Art world blogger Philippa Hughes and her husband, David, consider their penthouse near Logan Circle more a public forum than a private retreat. Since moving into the city three years ago, the Hugheses have turned their passion for art into a mission to promote up-and-coming artists. And they have styled their condo duplex to serve their cause -- with plenty of room and art as a backdrop for gatherings of the local art community.
"We always invite people who don't know each other," says Philippa, who seems to know everyone.
Guests have lots of space to become acquainted in the Hugheses' loft. Living and dining areas are joined to the kitchen at one end, creating an open room filled with places to sit, chat and take in the party scene. Down the hall, a metal staircase leads up to a TV lounge and an outdoor terrace with rooftop views. Paintings, photographs and quirky objects are mounted on nearly every wall and corner to spark reflection and debate.

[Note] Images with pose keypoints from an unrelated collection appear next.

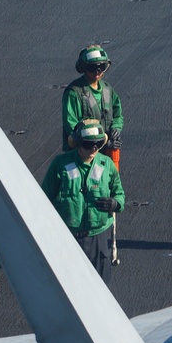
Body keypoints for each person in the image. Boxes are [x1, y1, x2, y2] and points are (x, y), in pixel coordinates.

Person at [42, 119, 125, 285]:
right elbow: (43, 199)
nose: (94, 148)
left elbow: (120, 194)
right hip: (69, 238)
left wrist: (115, 203)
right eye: (89, 144)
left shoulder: (106, 164)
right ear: (78, 143)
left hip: (98, 238)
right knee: (70, 287)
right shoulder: (60, 164)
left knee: (102, 291)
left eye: (98, 144)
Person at [62, 44, 124, 171]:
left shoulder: (107, 90)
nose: (97, 72)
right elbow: (71, 125)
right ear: (83, 68)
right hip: (82, 155)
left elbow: (117, 114)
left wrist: (116, 129)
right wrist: (100, 141)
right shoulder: (75, 93)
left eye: (101, 67)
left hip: (105, 154)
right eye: (92, 68)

Before moving into their condo, the Hugheses lived in a townhouse in Falls Church. David commuted to a dental practice in Manassas, and Philippa, an attorney, worked in the District as a lobbyist for the Investment Counsel Association of America. When David, an orthodontist, decided to open his own office in Springfield, Philippa left her job to help her husband. The pair began searching for a new home in the District. "When he was able to work in a place where commuting to and from D.C. made sense, we decided to relocate to the city," Philippa says.
The couple bought a condo in a new loft building under construction off 14th Street NW. "I wanted to be in an urban place, around stimulating offerings like art galleries and theaters," Philippa says. "Because I was so excited about moving here from the suburbs, I organized happy hours for people on the block and then started the art parties."
The Hugheses seized the chance to furnish their apartment from scratch. "We came with only the bare necessities," says Philippa, pointing to the metal bedstead in the guest room as one of only two items from their previous home. Nearby furniture stores, such as Vastu and Muleh, and design catalogues provided sources for modern classics (chairs by Ludwig Mies van der Rohe and Charles Eames) and complementary contemporary pieces.
Finishes and fabrics are intentionally subdued throughout the main space. "I didn't want it to be about the decorating, but about the art," Philippa says. Next to the black granite kitchen island, brown leather chairs are matched to a dark wood-and-chrome dining table. Black leather Barcelona chairs in the living room sit near a chrome-armed charcoal gray sofa and a smoky glass side table. They blend with the industrial gray carpeting and raw concrete ceiling to create a monochromatic canvas for colorful artwork.
The Hugheses say their love of art stems from traveling. While vacationing, they've collected ethnic artifacts, hand-colored prints and ink drawings. Close to home, they ventured out to 14th Street galleries and took the leap to larger contemporary paintings for the loft. "We started thinking about our collection as a whole, how one painting complements another painting," David says. "We both have an equal vote on the purchase. I'm the one who sometimes puts on the brakes."
At G Fine Art gallery on 14th Street, the couple first got serious with a photograph by the German artist Roland Fischer, whose gridded image of a modern facade harmonizes with the windowpanes in the Hugheses' living room. On another visit, the two took a fancy to a spattered abstraction by Maggie Michael, which they hung in their coffee-brown-wallpapered bedroom. A trip to New York's 31 Grand gallery yielded "Thirteen Fish and Two Mice," an oil painting by Adam Stennett now mounted in the couple's living room. According to Philippa, one of the creators of a new "Sex and the City"-type TV show about single men spotted that painting in a magazine and phoned the Hugheses to say that he wanted to replicate it for one of the sets if the show is picked up.
The couple's parties have prompted additional purchases.
After they hosted a gathering for local painter Kevin Kepple, the Hugheses bought his triptych of abstractions that now hangs in their foyer. An event for local sculptor Chris Tousimis resulted in the purchase of the metal spine-like piece in a hallway.
Last year, Philippa took her art fervor a step further by starting a Web site, www.hoogrrl.com. There, she offers musings on the latest exhibits in Washington and other cities. Postings are made on her laptop in a Tiffany-blue office next to the living space. The small room is furnished with built-in shelves and a bright green leather Eames chair pulled up to a glass-topped desk. David's sanctuary is the upstairs lounge, where a white leather Ligne Roset sofa is aimed at a flat-screen TV.
The couple's social network has grown so much that they recently held a party for more than 500 people in a nearby vacant storefront. Home is still a place for regular -- but not so huge -- get-togethers of artists, dealers and collectors. "It sounds old-fashioned, but I consider myself an art patron," Philippa says.
"I want to support the Washington art scene, even if it's small."